The permission also covers enhancing the public realm at ground level by upgrading the pavements on Portsoken St and Goodmans Yard. This should work well for the 3250m2 of retail space to be introduced at ground level and below, ‘enlivening the building and surrounding neighbourhood’. The development is intended to begin when the current lease expires in 2018.


Client: BAE Systems

Architect: McBains Cooper

Area: 9,000m2

Planning authority: Barrow-in-Furness Borough Council

Planning ref: B12/2016/0389

If this one came in slightly under the radar, there’ll be a reason for that. The new submarine training facility at Barrow-in-Furness is part of the £300M ongoing investment in Barrow shipyard in Cumbria. It is intended to enable the potential building, testing and commissioning of the Successor programme, voted through by government in July this year – a fleet of nuclear-powered submarines that should enter service in 2028 to replace the Vanguard class.

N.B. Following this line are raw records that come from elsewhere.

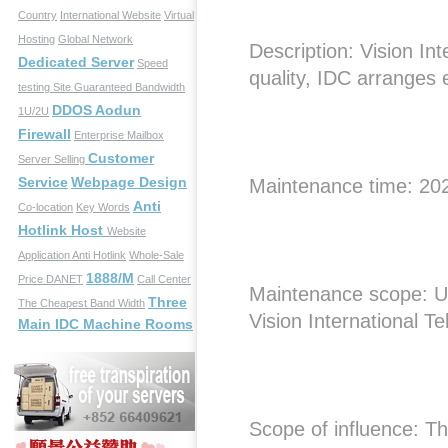
Country
International Website
Virtual
Hosting
Global Network
Description: Vision In
Dedicated Server
Speed
quality, IDC arranges
testing Site
Guaranteed Bandwidth
DDOS Aodun
1U/2U
Firewall
Enterprise Mailbox
Customer
Server Selling
Service
Webpage Design
Maintenance time: 20
Anti
Co-location
Key Words
Hotlink Host
Website
Application
Anti Hotlink
Whole-Sale
1888/M
Price
DANET
Call Center
Maintenance scope: U
Three
The Cheapest Band Width
Vision International T
Main IDC Machine Rooms
Scope of influence: The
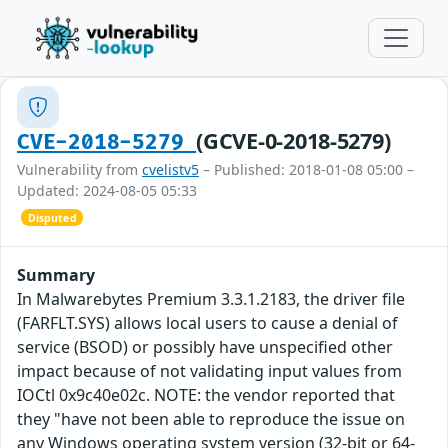
(GCVE-0-2018-5279)
CVE-2018-5279
Vulnerability from
cvelistv5
– Published: 2018-01-08 05:00 –
Updated: 2024-08-05 05:33
Disputed
Summary
In Malwarebytes Premium 3.3.1.2183, the driver file
(FARFLT.SYS) allows local users to cause a denial of
service (BSOD) or possibly have unspecified other
impact because of not validating input values from
IOCtl 0x9c40e02c. NOTE: the vendor reported that
they "have not been able to reproduce the issue on
any Windows operating system version (32-bit or 64-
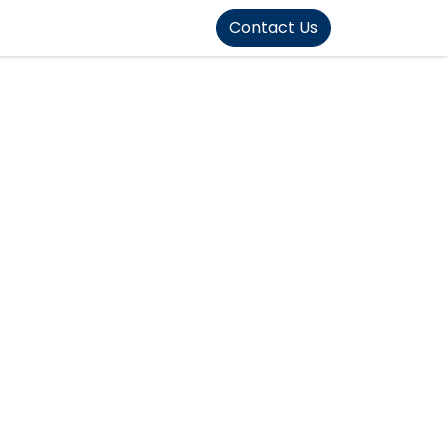
FOUND]>
Contact Us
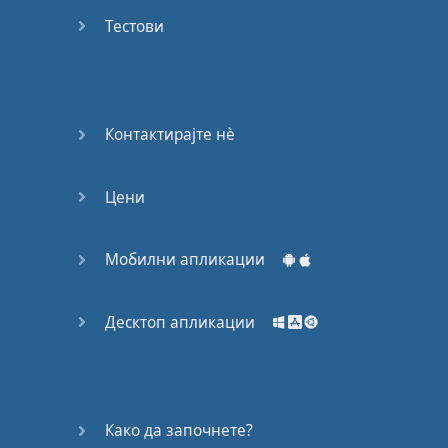
Do you
mind?
Тестови
Good Bye
Keeping
Контактирајте нѐ
it Quiet
Цени
A Crying
Shame
Мобилни апликации
Speaking:
At the
Theatre
Десктоп апликации
Speaking: At
the
Supermarket
Како да започнете?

McBains Cooper was commissioned to design a two-storey centralised training facility in the Buccleuth Docks area with craft workshops, cellular and open teaching areas, offices, canteen and reception, all accessed off a central rooflit ‘street’. The new building is intended to help develop a local ‘future pipeline of talent’, adding another 2,000 apprentices to the current 6,000 staff working out of Barrow, and ensuring the new submarine construction programme is furnished with the right technical skills.

There’s a simple palette of materials on this functional teaching box. Aluminium cladding panels, both flat and profiled, counterpoint the large glazed curtain walling of the teaching block. Most notable however, are the huge Corten steel hoops supporting the overhanging roof of the teaching and classroom areas, referencing, the designers say, the form and materiality of the submarines themselves.